BEGIN Source material
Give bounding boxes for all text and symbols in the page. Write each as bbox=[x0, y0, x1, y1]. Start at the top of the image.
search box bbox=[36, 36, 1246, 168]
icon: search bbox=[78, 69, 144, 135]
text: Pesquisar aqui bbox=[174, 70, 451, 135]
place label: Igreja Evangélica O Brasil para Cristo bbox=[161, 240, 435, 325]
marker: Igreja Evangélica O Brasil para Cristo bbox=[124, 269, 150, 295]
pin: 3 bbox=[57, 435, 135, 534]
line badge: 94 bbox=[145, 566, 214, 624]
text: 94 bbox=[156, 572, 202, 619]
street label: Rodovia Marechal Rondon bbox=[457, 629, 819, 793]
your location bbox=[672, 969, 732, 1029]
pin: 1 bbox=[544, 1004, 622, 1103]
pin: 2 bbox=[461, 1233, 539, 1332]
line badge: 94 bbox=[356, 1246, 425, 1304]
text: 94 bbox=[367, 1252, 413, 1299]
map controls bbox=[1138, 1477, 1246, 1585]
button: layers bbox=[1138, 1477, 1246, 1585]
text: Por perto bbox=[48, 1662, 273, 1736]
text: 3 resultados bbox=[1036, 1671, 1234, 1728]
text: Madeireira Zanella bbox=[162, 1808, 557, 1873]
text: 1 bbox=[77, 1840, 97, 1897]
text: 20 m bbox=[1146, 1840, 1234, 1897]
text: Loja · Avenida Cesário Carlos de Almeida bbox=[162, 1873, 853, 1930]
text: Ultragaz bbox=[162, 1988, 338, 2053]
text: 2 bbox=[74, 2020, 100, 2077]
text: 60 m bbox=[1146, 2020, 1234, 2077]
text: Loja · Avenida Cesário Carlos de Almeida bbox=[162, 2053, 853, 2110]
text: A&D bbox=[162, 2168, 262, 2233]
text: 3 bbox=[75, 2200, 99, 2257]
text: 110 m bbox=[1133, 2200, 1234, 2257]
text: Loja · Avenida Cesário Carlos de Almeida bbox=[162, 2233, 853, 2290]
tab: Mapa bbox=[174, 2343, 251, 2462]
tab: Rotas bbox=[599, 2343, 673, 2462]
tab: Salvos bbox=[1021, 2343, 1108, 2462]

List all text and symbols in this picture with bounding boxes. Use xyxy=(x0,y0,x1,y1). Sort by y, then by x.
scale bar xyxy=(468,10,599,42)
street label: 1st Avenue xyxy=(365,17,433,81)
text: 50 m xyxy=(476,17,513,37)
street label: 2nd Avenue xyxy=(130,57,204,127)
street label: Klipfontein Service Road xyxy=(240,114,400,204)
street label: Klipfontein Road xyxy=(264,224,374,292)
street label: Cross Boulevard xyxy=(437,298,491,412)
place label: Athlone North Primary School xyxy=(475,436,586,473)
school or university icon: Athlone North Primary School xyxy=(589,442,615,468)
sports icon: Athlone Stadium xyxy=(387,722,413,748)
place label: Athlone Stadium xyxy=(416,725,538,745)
END Source material
● The task: Reproduce each line from the listing above that includes the word "School".

● Completed task:
place label: Athlone North Primary School xyxy=(475,436,586,473)
school or university icon: Athlone North Primary School xyxy=(589,442,615,468)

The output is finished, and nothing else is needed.